New liabilities impacting industries we support
联邦政府和保险行业现在要求公司对用于构建和购买软件的过程负责, requiring them to attest to the company’s coherence to secure development policies and procedures. Organizations will need to continuously vet the processes they use to build or acquire software. 目前没有遵循这些实践的公司将需要大量的时间和金钱投资来达到新的最低要求. 使用安全开发/构建环境完全实现安全软件开发生命周期(SSDLC)的成本, universal multi-factor authentication, least privilege authorization, artifact creation and retention, and associated legal costs to support attestation are not trivial.
Since implementation of these security controls is a prerequisite to obtaining future contracts, 相关成本不能直接收回,需要合并为组织的间接费用. 许多小型供应商和大型组织中的小型项目将没有资源来支付与软件开发和采购相关的初始设置和持续维护以及培训成本. 由于云产品的整合和自动化,这些额外的成本和减少的工作量预计会对小型承包商产生负面影响, thus reducing the number of qualified small businesses over the next decade.
In addition to the reduction of smaller contractors in the market, 这些法规变化将加速采用无/低代码软件即服务(SaaS)基于云的服务,这些服务已经纳入了联邦风险和授权管理计划(FedRAMP)下的安全控制。. Additionally, the government is looking to migrate legacy applications to Platform as a Service (PaaS) services, which are developed and maintained using Zero Trust principals, reducing the number of systems and code the government must secure on its own.
A Culling of Competition in the Market
Cybersecurity is now a first-tier requirement for Tetra Tech’s clients and their parent organizations. This is a key focus of Tetra Tech’s cybersecurity offering, which includes governance, 风险, and compliance, 网络程序开发和运营,以及零信任架构和安全软件供应链. This rapidly changing posture will have ramifications vertically and horizontally across organizations.

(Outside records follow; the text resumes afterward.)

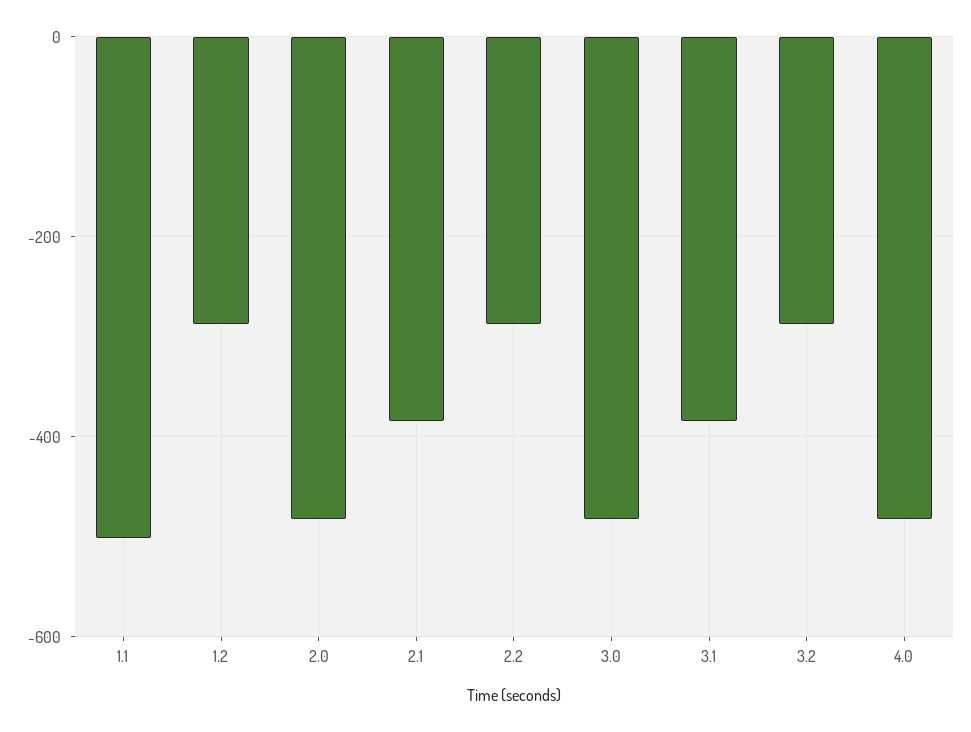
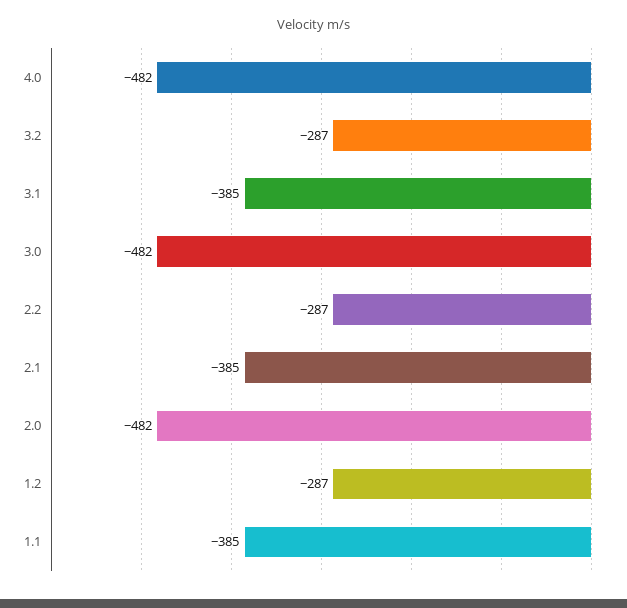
1.1: -500 -> -385

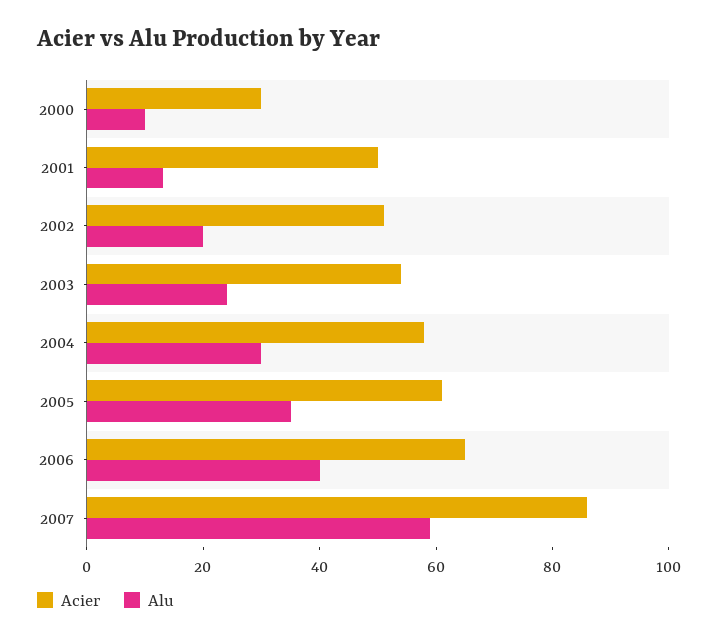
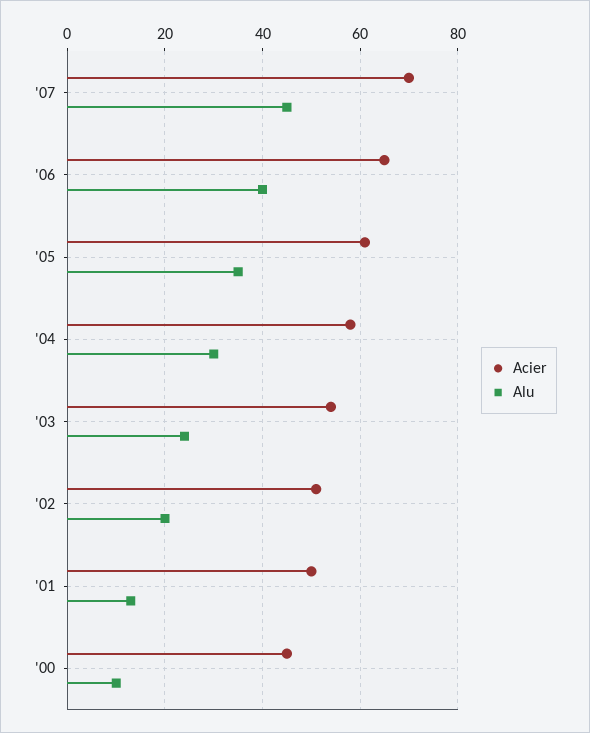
Acier, 2000: 30 -> 45
Acier, 2007: 85 -> 70
Alu, 2007: 60 -> 45

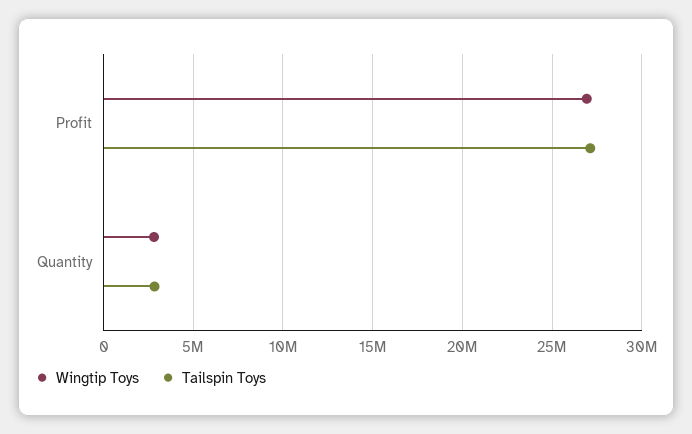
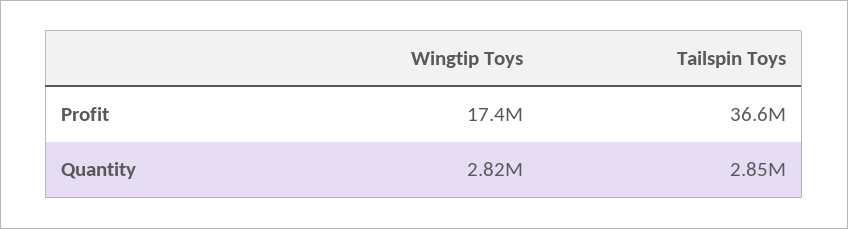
Wingtip Toys, Profit: 27000000 -> 17400000
Tailspin Toys, Profit: 27000000 -> 36600000

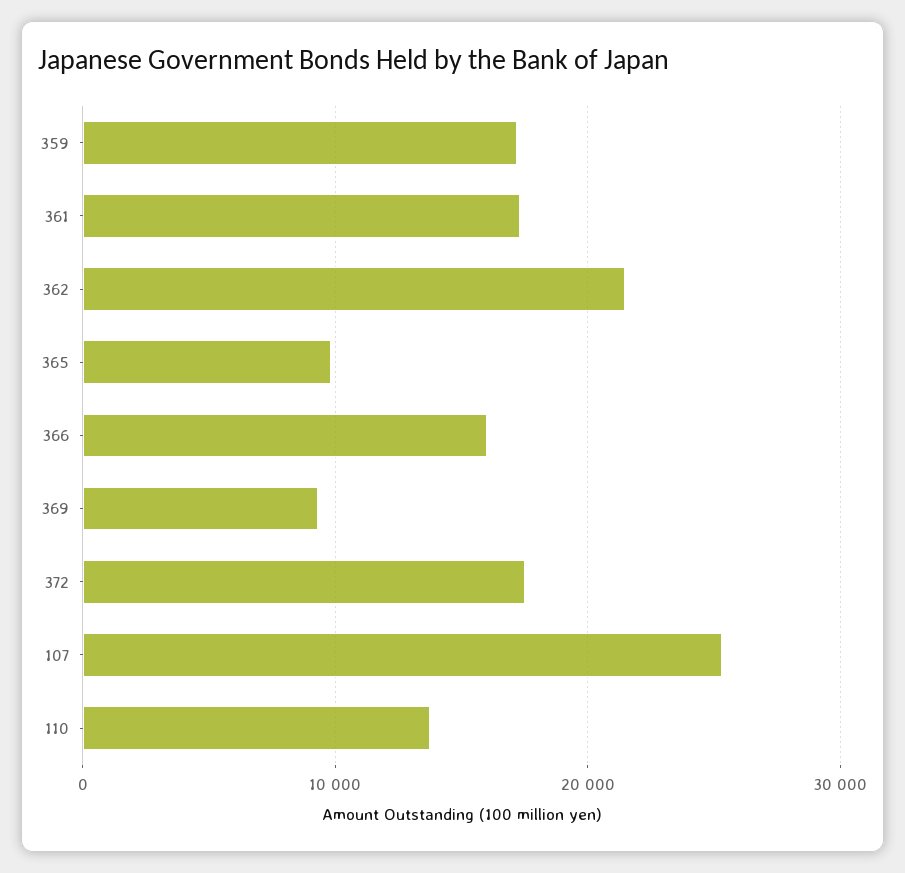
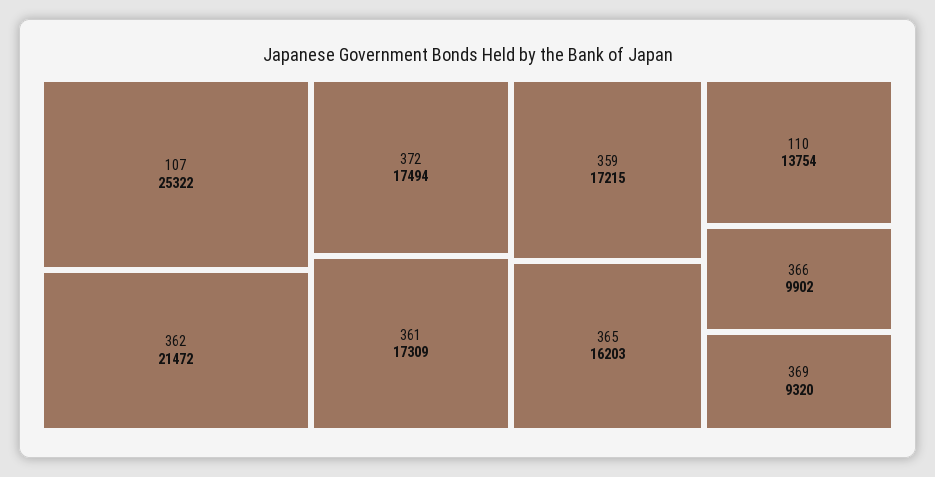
365: 10000 -> 16203
366: 16000 -> 9902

对于那些还不熟悉安全应用程序开发和管理的公司来说,未来几年将需要进行困难和昂贵的转换,才能继续留在市场上. In response to the regulatory and legal changes, 软件和服务公司已经开始对现有服务进行更新,并弃用不兼容的旧功能. 依赖过时功能的遗留应用程序将需要更新,以满足新的网络安全和强制的零信任环境, opening the door for companies that can train, 工作全球最大体育平台员, and implement policies and procedures compliant with the new requirements.
全球最大体育平台 the author
Tim Blum
Tim Blum is an IT consultant at Tetra Tech focusing on geospatial technologies, business intelligence, and project management.